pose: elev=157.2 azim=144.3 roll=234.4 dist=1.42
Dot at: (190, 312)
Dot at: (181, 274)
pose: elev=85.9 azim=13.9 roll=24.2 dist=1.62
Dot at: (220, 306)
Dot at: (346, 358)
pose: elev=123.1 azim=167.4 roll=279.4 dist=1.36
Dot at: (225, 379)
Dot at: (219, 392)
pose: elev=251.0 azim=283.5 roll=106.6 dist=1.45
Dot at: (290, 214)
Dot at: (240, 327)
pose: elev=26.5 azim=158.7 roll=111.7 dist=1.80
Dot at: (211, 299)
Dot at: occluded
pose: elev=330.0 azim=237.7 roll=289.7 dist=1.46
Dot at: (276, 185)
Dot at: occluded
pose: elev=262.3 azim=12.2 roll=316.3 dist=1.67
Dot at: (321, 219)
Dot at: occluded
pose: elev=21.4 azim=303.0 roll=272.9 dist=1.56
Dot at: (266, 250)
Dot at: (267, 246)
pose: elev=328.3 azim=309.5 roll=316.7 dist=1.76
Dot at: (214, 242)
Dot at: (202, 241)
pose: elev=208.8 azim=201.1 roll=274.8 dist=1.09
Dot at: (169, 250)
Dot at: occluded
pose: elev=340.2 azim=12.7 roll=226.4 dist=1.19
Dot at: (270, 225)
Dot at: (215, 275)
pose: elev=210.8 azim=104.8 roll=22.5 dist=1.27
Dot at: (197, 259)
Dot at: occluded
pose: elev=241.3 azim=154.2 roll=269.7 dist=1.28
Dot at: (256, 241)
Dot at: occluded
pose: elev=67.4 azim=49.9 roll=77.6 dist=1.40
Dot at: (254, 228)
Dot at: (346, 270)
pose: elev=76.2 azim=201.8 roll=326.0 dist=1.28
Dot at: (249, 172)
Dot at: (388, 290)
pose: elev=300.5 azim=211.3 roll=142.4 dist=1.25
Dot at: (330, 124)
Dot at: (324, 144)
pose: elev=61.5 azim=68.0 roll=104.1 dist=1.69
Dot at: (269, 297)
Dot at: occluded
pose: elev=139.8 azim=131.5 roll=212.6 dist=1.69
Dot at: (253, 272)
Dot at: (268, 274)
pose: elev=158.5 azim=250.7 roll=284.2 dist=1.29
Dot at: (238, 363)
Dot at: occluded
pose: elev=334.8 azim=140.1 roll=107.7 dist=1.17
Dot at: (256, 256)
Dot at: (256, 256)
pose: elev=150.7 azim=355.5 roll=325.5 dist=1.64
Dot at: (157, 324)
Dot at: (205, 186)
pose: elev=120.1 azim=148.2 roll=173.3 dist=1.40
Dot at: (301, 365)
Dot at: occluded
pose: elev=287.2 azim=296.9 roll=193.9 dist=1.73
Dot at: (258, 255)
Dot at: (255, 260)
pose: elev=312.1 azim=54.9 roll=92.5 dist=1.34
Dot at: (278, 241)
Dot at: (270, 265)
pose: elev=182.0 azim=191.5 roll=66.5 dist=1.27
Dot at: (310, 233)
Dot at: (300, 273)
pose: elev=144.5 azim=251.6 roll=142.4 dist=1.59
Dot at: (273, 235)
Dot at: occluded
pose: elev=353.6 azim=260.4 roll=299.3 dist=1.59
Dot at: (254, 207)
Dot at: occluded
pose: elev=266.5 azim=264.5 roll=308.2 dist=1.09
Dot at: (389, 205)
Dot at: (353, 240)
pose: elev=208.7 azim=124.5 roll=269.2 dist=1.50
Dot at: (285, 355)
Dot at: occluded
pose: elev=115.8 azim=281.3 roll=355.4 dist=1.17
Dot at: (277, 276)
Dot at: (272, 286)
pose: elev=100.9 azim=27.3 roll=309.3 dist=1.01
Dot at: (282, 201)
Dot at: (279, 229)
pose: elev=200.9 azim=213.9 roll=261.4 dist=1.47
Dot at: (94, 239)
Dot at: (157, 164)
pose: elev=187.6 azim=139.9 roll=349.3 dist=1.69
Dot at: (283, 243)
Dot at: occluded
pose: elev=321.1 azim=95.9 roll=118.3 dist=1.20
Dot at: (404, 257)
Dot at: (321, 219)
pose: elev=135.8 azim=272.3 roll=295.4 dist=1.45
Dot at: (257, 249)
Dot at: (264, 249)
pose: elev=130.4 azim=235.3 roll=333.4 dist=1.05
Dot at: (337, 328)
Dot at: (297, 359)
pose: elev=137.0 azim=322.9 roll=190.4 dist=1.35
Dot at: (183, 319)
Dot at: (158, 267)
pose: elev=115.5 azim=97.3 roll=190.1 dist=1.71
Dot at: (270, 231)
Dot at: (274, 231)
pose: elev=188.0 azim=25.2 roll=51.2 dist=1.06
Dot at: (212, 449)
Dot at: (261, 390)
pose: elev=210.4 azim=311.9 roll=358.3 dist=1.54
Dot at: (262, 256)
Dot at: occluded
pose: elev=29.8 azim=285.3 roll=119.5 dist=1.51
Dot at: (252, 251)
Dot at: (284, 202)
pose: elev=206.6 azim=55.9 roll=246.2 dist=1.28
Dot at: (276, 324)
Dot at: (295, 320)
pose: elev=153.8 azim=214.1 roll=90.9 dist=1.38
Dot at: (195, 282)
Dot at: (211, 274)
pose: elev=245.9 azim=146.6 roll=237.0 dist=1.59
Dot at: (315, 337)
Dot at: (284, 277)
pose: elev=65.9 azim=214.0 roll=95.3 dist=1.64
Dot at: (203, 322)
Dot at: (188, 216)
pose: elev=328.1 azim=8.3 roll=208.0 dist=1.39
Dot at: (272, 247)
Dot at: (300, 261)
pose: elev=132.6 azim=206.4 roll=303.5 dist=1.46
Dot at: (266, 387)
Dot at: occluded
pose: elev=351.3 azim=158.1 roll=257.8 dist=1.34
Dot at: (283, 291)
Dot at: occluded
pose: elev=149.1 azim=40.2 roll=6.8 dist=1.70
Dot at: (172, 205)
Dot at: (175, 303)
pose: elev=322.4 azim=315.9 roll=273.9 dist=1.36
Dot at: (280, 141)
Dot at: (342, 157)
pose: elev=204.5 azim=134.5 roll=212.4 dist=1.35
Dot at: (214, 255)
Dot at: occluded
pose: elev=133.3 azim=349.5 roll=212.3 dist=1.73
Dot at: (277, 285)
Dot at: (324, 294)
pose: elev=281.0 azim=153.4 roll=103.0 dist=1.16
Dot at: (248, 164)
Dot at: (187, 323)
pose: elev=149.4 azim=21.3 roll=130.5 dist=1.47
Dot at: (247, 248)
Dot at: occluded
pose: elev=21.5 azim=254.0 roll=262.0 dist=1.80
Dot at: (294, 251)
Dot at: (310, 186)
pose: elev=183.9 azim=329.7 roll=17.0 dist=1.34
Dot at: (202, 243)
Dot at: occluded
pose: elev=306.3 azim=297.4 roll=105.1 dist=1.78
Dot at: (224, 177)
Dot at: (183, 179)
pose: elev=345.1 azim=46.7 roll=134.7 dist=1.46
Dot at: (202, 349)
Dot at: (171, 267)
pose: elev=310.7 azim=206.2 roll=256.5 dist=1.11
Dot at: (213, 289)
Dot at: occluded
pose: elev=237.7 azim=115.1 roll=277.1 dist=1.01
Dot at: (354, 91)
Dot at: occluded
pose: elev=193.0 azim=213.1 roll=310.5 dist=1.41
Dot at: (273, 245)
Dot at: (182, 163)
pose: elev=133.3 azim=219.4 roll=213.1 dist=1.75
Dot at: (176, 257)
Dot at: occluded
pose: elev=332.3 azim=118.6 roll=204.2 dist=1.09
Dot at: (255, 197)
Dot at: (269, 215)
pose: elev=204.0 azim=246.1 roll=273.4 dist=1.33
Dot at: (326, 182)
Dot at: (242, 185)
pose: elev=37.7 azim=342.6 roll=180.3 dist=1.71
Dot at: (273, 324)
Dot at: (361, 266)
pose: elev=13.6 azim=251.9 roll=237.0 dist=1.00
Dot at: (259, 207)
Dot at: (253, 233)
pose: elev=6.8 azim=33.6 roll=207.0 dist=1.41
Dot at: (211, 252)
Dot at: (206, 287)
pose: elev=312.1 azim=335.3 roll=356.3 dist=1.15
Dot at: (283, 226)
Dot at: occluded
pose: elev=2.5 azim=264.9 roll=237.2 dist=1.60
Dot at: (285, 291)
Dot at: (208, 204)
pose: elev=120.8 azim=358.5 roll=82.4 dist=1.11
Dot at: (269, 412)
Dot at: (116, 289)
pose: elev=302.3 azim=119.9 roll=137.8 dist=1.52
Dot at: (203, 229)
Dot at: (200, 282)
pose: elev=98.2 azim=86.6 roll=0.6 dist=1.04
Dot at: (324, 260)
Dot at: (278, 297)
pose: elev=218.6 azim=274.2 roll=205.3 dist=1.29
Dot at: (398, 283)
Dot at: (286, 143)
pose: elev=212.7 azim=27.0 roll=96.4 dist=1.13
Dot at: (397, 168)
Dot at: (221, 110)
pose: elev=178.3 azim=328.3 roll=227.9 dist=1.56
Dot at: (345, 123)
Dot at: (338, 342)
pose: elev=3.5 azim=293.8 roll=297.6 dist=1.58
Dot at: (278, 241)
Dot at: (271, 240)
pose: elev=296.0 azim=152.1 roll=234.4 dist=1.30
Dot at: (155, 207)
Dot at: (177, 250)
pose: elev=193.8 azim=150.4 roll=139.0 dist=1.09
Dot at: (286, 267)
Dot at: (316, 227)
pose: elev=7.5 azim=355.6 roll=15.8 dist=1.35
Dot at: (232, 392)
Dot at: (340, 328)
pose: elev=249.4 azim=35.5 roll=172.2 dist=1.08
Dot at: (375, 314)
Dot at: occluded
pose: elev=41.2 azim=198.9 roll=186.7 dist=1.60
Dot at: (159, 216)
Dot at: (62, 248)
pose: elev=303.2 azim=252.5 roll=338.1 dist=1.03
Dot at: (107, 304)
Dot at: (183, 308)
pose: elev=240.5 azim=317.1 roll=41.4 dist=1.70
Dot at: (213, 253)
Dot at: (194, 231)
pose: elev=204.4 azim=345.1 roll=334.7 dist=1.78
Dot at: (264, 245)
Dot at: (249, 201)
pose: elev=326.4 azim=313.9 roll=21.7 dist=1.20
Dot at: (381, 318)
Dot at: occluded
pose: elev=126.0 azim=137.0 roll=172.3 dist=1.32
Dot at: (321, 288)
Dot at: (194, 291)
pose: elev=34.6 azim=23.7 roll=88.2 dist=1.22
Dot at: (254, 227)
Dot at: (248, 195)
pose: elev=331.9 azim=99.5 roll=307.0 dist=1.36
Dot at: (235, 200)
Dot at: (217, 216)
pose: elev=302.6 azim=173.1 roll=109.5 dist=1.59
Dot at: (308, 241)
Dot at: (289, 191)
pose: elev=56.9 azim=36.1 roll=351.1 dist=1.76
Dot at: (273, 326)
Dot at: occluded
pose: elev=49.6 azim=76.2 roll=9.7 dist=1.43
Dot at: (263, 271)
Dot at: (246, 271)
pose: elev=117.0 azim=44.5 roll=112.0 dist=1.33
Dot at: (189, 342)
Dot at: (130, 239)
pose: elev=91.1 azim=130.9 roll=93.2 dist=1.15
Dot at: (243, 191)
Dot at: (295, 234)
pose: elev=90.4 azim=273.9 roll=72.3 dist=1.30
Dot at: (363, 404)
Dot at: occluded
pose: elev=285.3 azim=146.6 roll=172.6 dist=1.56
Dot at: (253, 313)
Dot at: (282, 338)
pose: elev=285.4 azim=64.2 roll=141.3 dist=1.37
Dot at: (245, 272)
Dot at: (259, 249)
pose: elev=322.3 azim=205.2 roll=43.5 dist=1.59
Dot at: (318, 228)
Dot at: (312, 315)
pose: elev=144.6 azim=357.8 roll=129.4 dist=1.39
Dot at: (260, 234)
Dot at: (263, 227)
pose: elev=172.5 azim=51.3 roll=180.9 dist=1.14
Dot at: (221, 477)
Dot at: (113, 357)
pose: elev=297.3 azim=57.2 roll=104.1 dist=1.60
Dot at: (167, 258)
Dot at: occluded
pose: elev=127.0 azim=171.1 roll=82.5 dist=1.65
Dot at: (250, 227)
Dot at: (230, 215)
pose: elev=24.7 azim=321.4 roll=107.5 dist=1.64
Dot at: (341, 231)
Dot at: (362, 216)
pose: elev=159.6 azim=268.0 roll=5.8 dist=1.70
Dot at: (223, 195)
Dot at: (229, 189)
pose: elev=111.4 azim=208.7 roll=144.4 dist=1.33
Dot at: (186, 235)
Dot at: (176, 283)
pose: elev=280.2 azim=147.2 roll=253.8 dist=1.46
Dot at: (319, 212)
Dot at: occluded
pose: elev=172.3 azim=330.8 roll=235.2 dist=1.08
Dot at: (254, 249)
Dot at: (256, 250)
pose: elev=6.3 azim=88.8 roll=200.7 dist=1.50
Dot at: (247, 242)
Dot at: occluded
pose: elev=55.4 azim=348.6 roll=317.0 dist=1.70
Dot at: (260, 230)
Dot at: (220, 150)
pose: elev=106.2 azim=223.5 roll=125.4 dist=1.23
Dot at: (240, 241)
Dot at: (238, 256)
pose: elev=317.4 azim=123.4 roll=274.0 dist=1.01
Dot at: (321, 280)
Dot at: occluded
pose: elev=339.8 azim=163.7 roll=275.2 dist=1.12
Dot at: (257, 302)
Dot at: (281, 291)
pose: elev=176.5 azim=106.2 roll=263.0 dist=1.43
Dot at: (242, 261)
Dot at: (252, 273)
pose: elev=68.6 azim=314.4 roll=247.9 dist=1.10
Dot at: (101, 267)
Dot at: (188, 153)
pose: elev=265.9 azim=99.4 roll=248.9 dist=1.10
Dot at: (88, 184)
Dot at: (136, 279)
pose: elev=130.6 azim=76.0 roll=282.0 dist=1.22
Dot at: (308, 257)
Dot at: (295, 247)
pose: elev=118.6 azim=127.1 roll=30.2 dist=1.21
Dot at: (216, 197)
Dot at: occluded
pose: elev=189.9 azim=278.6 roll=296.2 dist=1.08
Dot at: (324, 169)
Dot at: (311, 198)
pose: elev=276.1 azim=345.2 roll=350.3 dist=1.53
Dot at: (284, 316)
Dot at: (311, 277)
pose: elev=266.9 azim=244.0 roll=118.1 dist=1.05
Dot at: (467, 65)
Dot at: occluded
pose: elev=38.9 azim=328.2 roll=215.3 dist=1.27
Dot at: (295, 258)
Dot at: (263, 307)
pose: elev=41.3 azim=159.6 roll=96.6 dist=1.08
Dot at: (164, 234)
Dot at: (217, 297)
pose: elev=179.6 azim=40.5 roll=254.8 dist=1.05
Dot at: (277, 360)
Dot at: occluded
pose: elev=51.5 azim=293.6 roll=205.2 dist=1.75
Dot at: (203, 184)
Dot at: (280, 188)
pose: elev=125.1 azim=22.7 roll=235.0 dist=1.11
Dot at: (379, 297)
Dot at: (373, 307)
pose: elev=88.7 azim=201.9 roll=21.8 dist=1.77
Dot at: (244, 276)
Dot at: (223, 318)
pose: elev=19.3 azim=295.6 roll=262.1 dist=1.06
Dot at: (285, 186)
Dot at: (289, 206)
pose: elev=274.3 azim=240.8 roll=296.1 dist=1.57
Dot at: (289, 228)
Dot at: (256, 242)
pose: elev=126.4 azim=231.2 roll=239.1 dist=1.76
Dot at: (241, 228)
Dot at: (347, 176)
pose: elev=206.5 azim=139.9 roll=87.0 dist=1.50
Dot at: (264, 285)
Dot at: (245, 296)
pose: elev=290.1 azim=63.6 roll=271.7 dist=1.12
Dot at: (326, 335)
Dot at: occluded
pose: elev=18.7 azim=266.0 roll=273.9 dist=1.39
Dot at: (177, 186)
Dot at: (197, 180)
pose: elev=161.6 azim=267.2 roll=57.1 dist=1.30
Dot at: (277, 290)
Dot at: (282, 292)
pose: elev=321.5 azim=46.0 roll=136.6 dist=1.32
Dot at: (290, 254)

----

- The problem
Quote the rows from the line with "pose: elev=297.3 azim=57.2" to the line with "Dot at: (229, 189)", reproducing each one verbatim.

- Solution to the exercise
pose: elev=297.3 azim=57.2 roll=104.1 dist=1.60
Dot at: (167, 258)
Dot at: occluded
pose: elev=127.0 azim=171.1 roll=82.5 dist=1.65
Dot at: (250, 227)
Dot at: (230, 215)
pose: elev=24.7 azim=321.4 roll=107.5 dist=1.64
Dot at: (341, 231)
Dot at: (362, 216)
pose: elev=159.6 azim=268.0 roll=5.8 dist=1.70
Dot at: (223, 195)
Dot at: (229, 189)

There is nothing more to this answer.